To ensure food safety, the FDA recommends the following as minimum internal cooking temperatures:

  • Steak and Pork 145° F (rest cooked meat, 3 minutes) |
  • Seafood 145° F |
  • Chicken 165° F |
  • Ground Beef 160° F |
  • Ground Turkey 165° F |
  • Ground Pork 160° F

Customize It Instructions

  • If using salmon, pat dry. Add salmon, skin-side up first, and cook until salmon reaches minimum internal temperature, 4-6 minutes per side.

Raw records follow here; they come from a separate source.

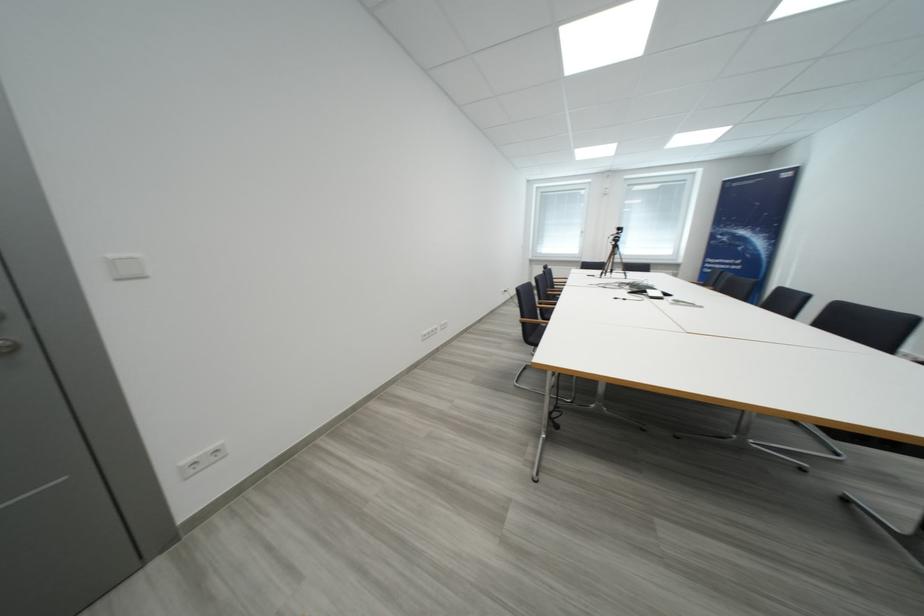
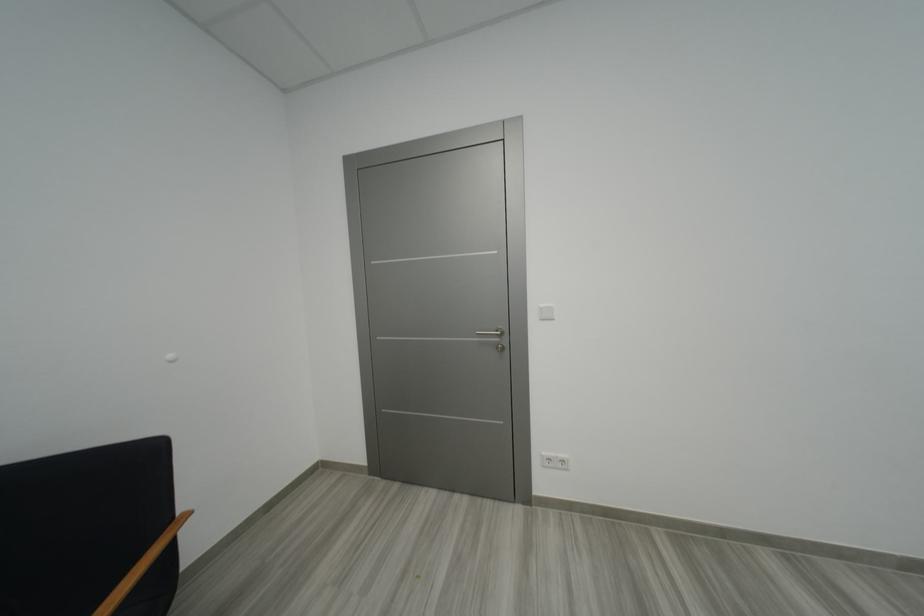
Locate, in the second image, the point that corresponds to (120,265) in the first image.

(548, 312)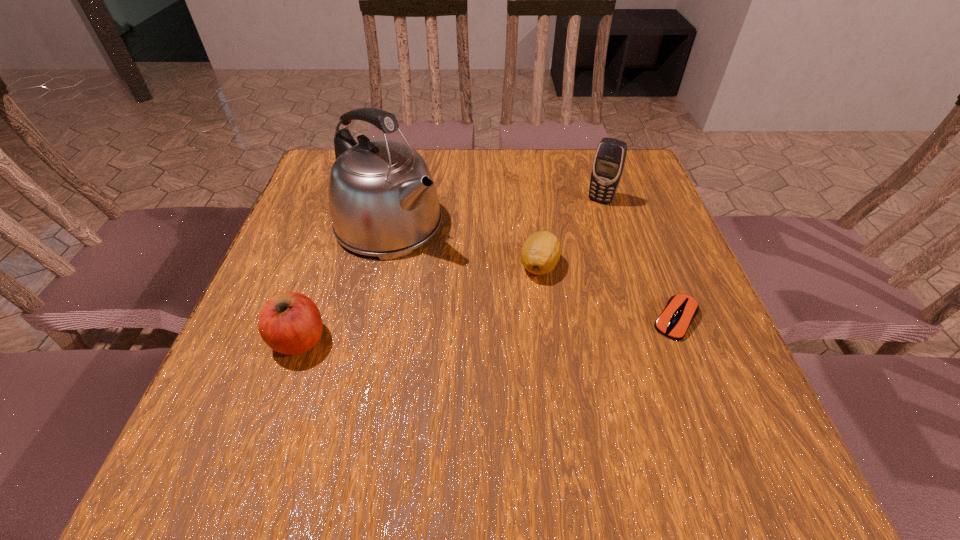
The width and height of the screenshot is (960, 540). Identify the location of free region located at the stem end of the lemon. (491, 313).

Find the location of a particular element. Image resolution: width=960 pixels, height=540 pixels. vacant space located on the front face of the fourth shortest object is located at coordinates (564, 262).

At what (x,y) coordinates should I click in order to perform the action: click on vacant space located on the front face of the fourth shortest object. Please return your answer as a coordinate pair (x, y). Looking at the image, I should click on (571, 249).

Where is `free spot located 0.360m on the front face of the fourth shortest object`? free spot located 0.360m on the front face of the fourth shortest object is located at coordinates (541, 302).

Identify the location of free space located on the spout of the tallest object. The height and width of the screenshot is (540, 960). (440, 259).

Identify the location of vacant area situated 0.110m on the spout of the tallest object. (458, 273).

This screenshot has height=540, width=960. Identify the location of vacant space located 0.060m on the spout of the tallest object. (443, 261).

I want to click on cellular telephone located at the far edge, so click(609, 161).

Locate an element on the screen. The width and height of the screenshot is (960, 540). kettle that is positioned at the far edge is located at coordinates (383, 202).

The image size is (960, 540). Find the location of `apple present at the left edge`. apple present at the left edge is located at coordinates (290, 323).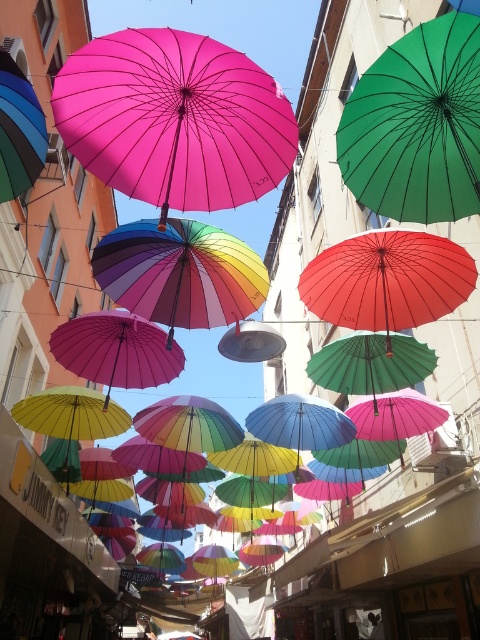
You are a painter standing on the street looking up at the umbrellas. You want to paint the green matte umbrella at upper right and the red matte umbrella at center. Which umbrella is closer to the left side of your view?

The green matte umbrella at upper right is positioned on the left side of the red matte umbrella at center, so it appears closer to the left side of your view.

You are standing on the street looking up at the umbrellas. Which of the two umbrellas, the pink matte umbrella at upper center or the green matte umbrella at upper right, is positioned to the left of the other?

The pink matte umbrella at upper center is positioned to the left of the green matte umbrella at upper right.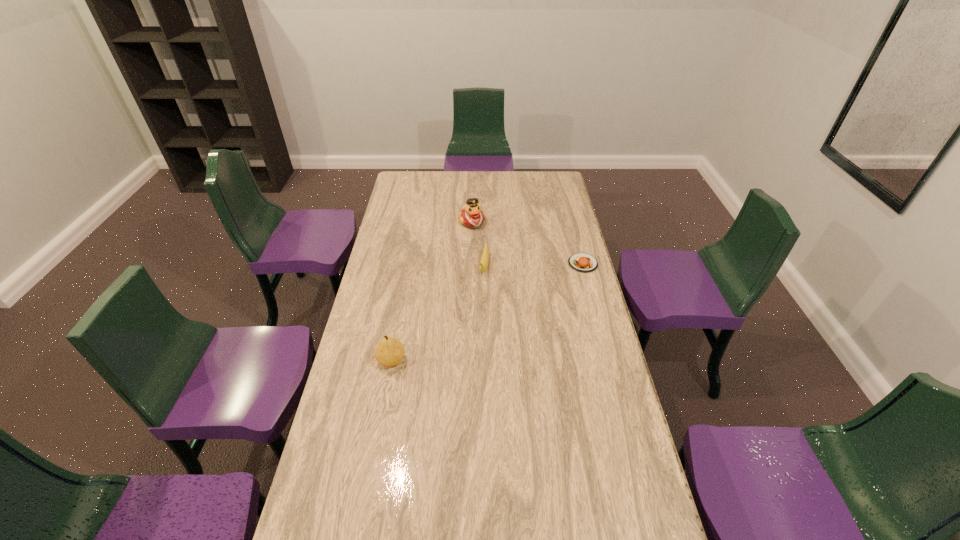
At what (x,y) coordinates should I click in order to perform the action: click on pear. Please return your answer as a coordinate pair (x, y). Image resolution: width=960 pixels, height=540 pixels. Looking at the image, I should click on (389, 352).

Locate an element on the screen. the nearest object is located at coordinates (389, 352).

What are the coordinates of `the rightmost object` in the screenshot? It's located at (581, 262).

Where is `the shortest object`? the shortest object is located at coordinates (581, 262).

The height and width of the screenshot is (540, 960). I want to click on the second shortest object, so click(484, 261).

You are a GUI agent. You are given a task and a screenshot of the screen. Output one action in this format:
    pyautogui.click(x=<x>, y=<y>)
    Task: Click on the farthest object
    The height and width of the screenshot is (540, 960).
    Given the screenshot: What is the action you would take?
    pyautogui.click(x=471, y=215)

Image resolution: width=960 pixels, height=540 pixels. I want to click on vacant space situated on the left of the nearest object, so click(359, 360).

I want to click on vacant space situated 0.400m on the left of the shortest object, so click(474, 264).

Image resolution: width=960 pixels, height=540 pixels. What are the coordinates of `free space located 0.120m at the stem of the banana` in the screenshot? It's located at (480, 302).

At what (x,y) coordinates should I click in order to perform the action: click on free space located 0.330m at the stem of the banana. Please return your answer as a coordinate pair (x, y). This screenshot has width=960, height=540. Looking at the image, I should click on (472, 345).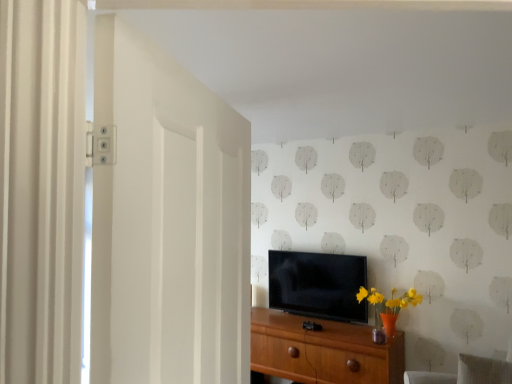
Question: Could you tell me if wooden chest of drawers at center is turned towards gray fabric swivel chair at lower right?

Choices:
 (A) no
 (B) yes

Answer: (A)

Question: Does wooden chest of drawers at center have a lesser width compared to gray fabric swivel chair at lower right?

Choices:
 (A) no
 (B) yes

Answer: (A)

Question: Considering the relative sizes of wooden chest of drawers at center and gray fabric swivel chair at lower right in the image provided, is wooden chest of drawers at center bigger than gray fabric swivel chair at lower right?

Choices:
 (A) yes
 (B) no

Answer: (A)

Question: Considering the relative sizes of wooden chest of drawers at center and gray fabric swivel chair at lower right in the image provided, is wooden chest of drawers at center shorter than gray fabric swivel chair at lower right?

Choices:
 (A) yes
 (B) no

Answer: (B)

Question: Is wooden chest of drawers at center outside gray fabric swivel chair at lower right?

Choices:
 (A) no
 (B) yes

Answer: (B)

Question: Would you say white matte door at left is inside or outside wooden chest of drawers at center?

Choices:
 (A) outside
 (B) inside

Answer: (A)

Question: From a real-world perspective, is white matte door at left positioned above or below wooden chest of drawers at center?

Choices:
 (A) above
 (B) below

Answer: (A)

Question: Is point (161, 230) closer or farther from the camera than point (391, 349)?

Choices:
 (A) closer
 (B) farther

Answer: (A)

Question: In the image, is white matte door at left positioned in front of or behind wooden chest of drawers at center?

Choices:
 (A) front
 (B) behind

Answer: (A)

Question: Based on their sizes in the image, would you say wooden chest of drawers at center is bigger or smaller than black glossy tv at center?

Choices:
 (A) small
 (B) big

Answer: (B)

Question: Considering the positions of wooden chest of drawers at center and black glossy tv at center in the image, is wooden chest of drawers at center wider or thinner than black glossy tv at center?

Choices:
 (A) thin
 (B) wide

Answer: (B)

Question: Considering the positions of wooden chest of drawers at center and black glossy tv at center in the image, is wooden chest of drawers at center taller or shorter than black glossy tv at center?

Choices:
 (A) short
 (B) tall

Answer: (B)

Question: In the image, is wooden chest of drawers at center positioned in front of or behind black glossy tv at center?

Choices:
 (A) behind
 (B) front

Answer: (B)

Question: Considering their positions, is gray fabric swivel chair at lower right located in front of or behind wooden chest of drawers at center?

Choices:
 (A) front
 (B) behind

Answer: (A)

Question: Would you say gray fabric swivel chair at lower right is to the left or to the right of wooden chest of drawers at center in the picture?

Choices:
 (A) left
 (B) right

Answer: (B)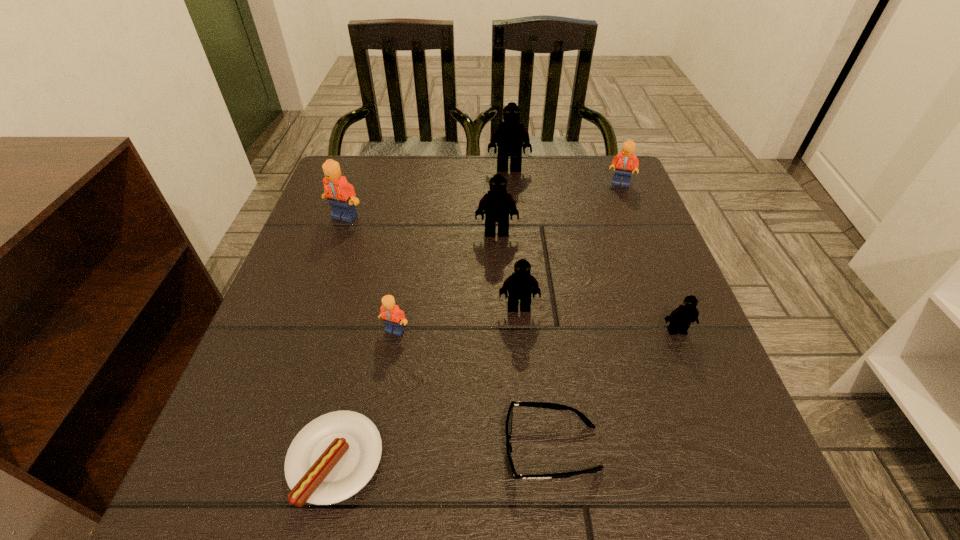
Locate an element on the screen. This screenshot has height=540, width=960. the farthest black Lego is located at coordinates click(508, 135).

This screenshot has height=540, width=960. In order to click on the tallest Lego in this screenshot , I will do `click(508, 135)`.

The image size is (960, 540). I want to click on the leftmost orange Lego, so click(x=341, y=195).

Where is `the seventh nearest object`? This screenshot has width=960, height=540. the seventh nearest object is located at coordinates (341, 195).

Image resolution: width=960 pixels, height=540 pixels. Find the location of `the sixth nearest object`. the sixth nearest object is located at coordinates (496, 204).

Where is `the second biggest black Lego`? the second biggest black Lego is located at coordinates (496, 204).

Identify the location of the rightmost orange Lego. (625, 161).

What are the coordinates of `the second farthest object` in the screenshot? It's located at (625, 161).

At what (x,y) coordinates should I click in order to perform the action: click on the second smallest black Lego. Please return your answer as a coordinate pair (x, y). Looking at the image, I should click on pyautogui.click(x=521, y=285).

Where is `the third farthest black Lego`? The image size is (960, 540). the third farthest black Lego is located at coordinates (521, 285).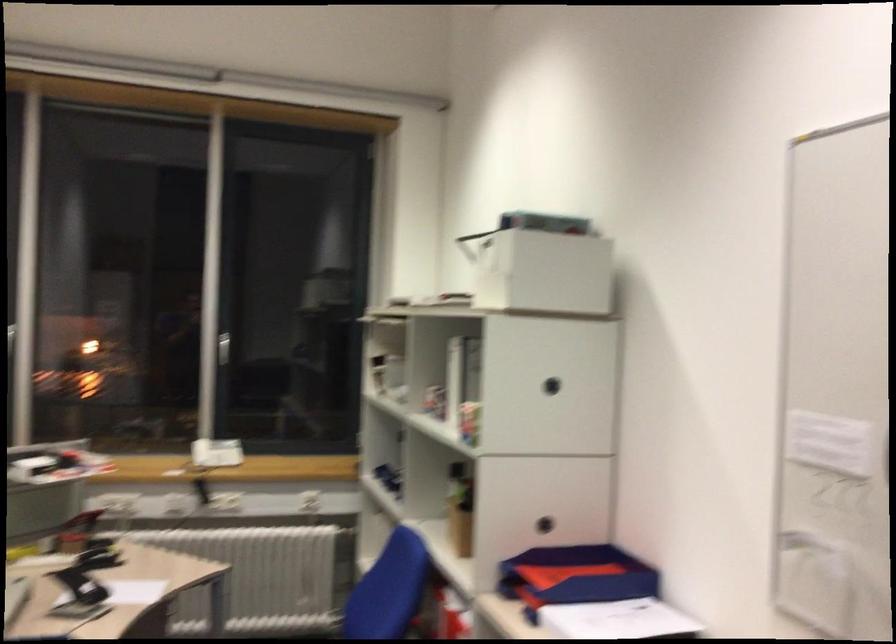
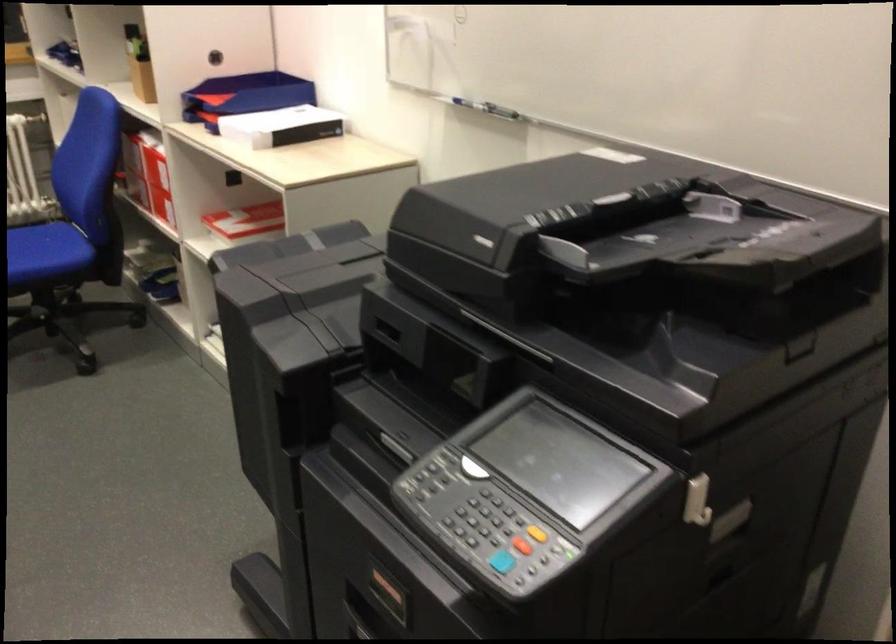
First-person continuous shooting, in which direction is the camera rotating?

The camera's rotation is toward right-down.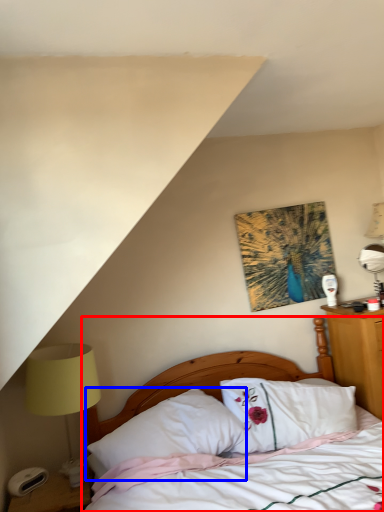
Question: Which object appears farthest to the camera in this image, bed (highlighted by a red box) or pillow (highlighted by a blue box)?

Choices:
 (A) bed
 (B) pillow

Answer: (B)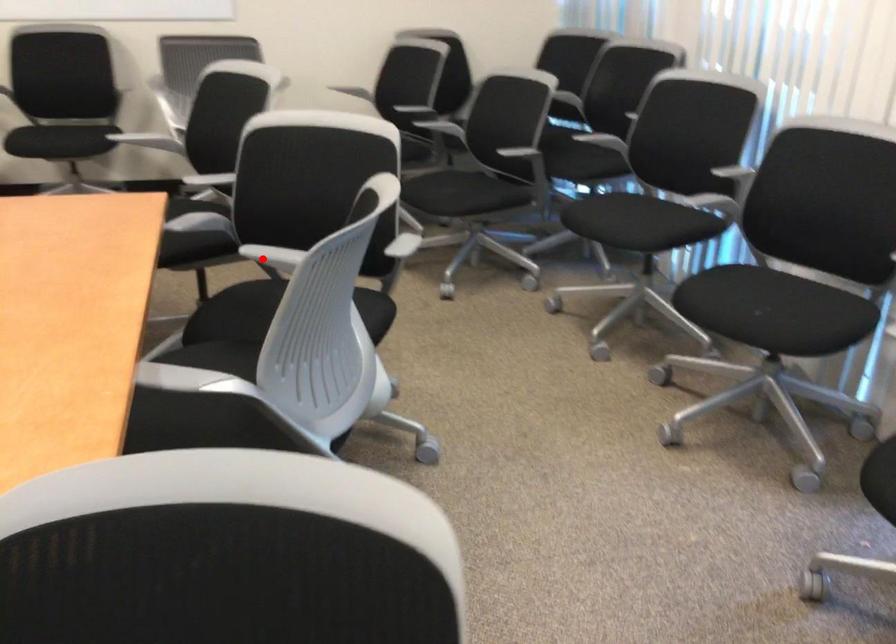
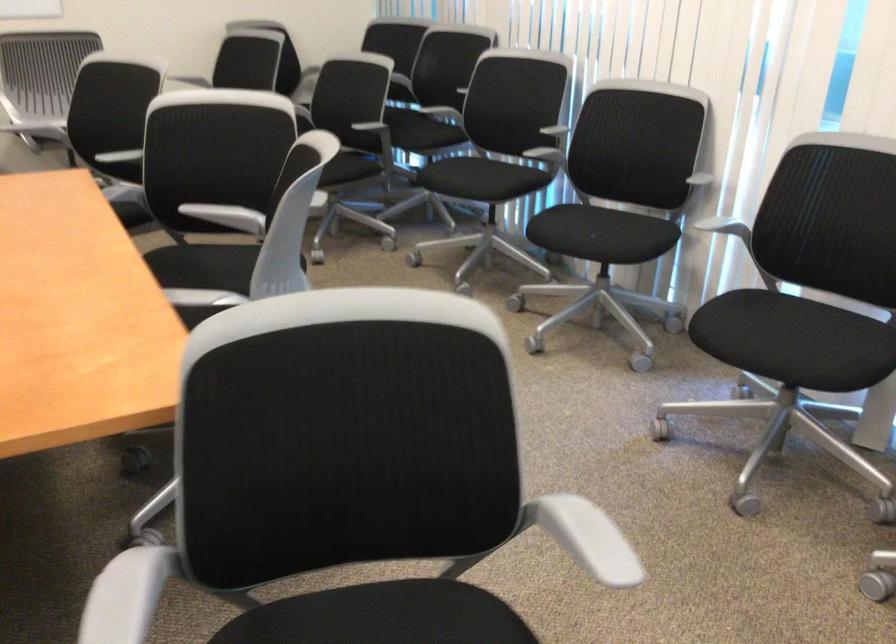
Question: I am providing you with two images of the same scene from different viewpoints. Given a red point in image1, look at the same physical point in image2. Is it:

Choices:
 (A) Closer to the viewpoint
 (B) Farther from the viewpoint

Answer: (B)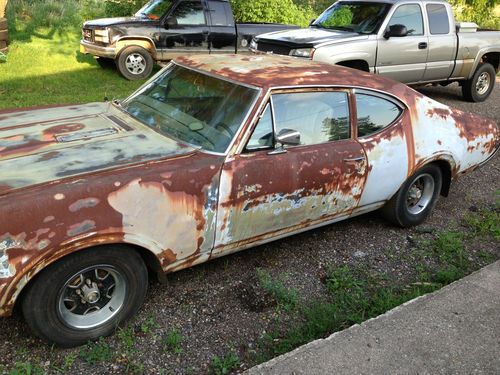
Find the location of `peeling paint`. peeling paint is located at coordinates (327, 191).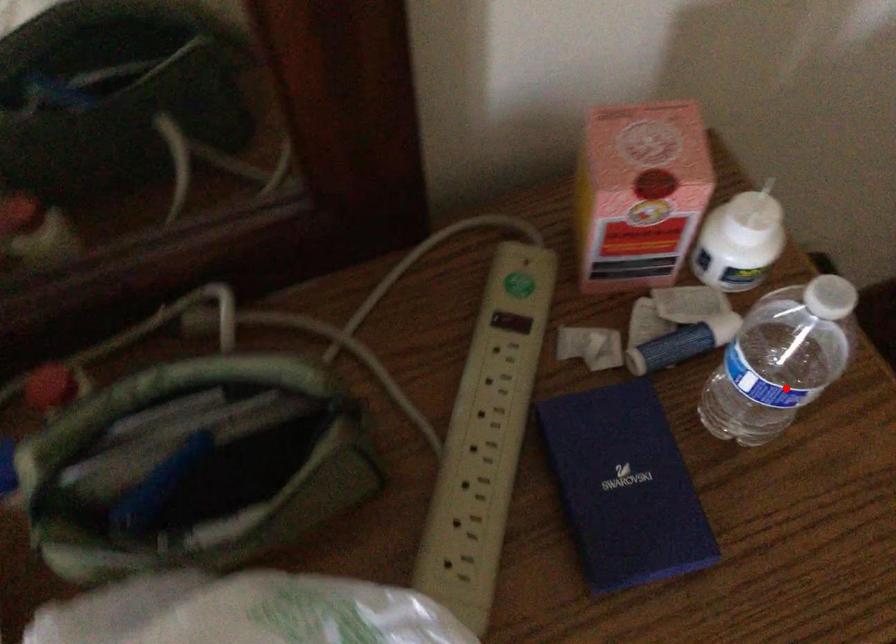
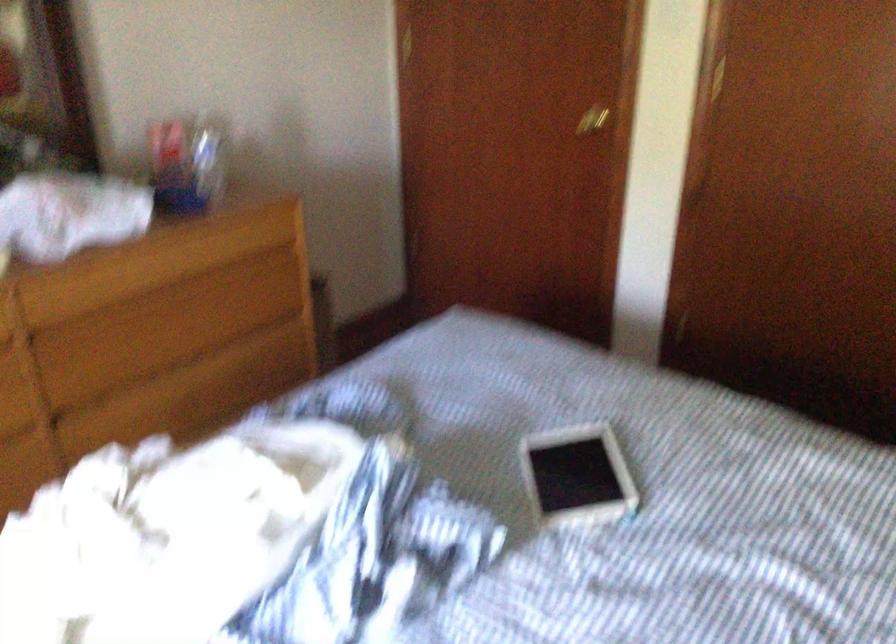
Where in the second image is the point corresponding to the highlighted location from the first image?

(208, 156)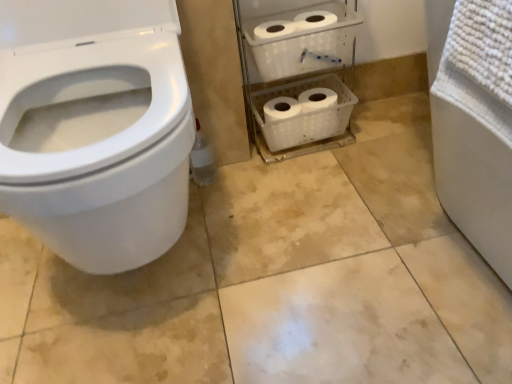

  • If using NY strip steak, pat dry. Cook until steak reaches desired doneness, or 4-6 minutes per side for medium/medium-well. Rest, 3 minutes. Steak thickness can vary; if you receive a thinner steak, we recommend checking for doneness sooner.

  1. 1

    Cook the Chicken

    Pat chicken dry and season both sides with lemon n herb seasoning and a pinch of pepper.

    Place a medium non-stick pan over medium heat and add 1 tsp. olive oil. Add chicken to hot pan and cook until browned and chicken reaches a minimum internal temperature of 165 degrees, 5-7 minutes per side.

    Remove from burner.

    While chicken cooks, continue recipe.

  2. 2

    Prepare Tomatoes and Make Pesto Butter

    Halve tomatoes.

    In a mixing bowl, combine basil pesto and softened butter. Set aside.

  3. 3

    Cook the Ratatouille

    Place a large non-stick pan over medium-high heat and add 2 tsp. olive oil.

    Add zucchini to hot pan and stir occasionally until slightly tender, 3-5 minutes.

    Add tomatoes, garlic pepper, and half the garlic salt (to taste; add remaining, if desired). Stir occasionally until tomatoes release juices and zucchini is tender, 2-3 minutes.

    Remove from burner. Stir in sun dried tomato pesto.

  4. 4

    Finish the Dish

    Plate dish as pictured on front of card, topping chicken with pesto butter and garnishing ratatouille with cheese. Bon appétit!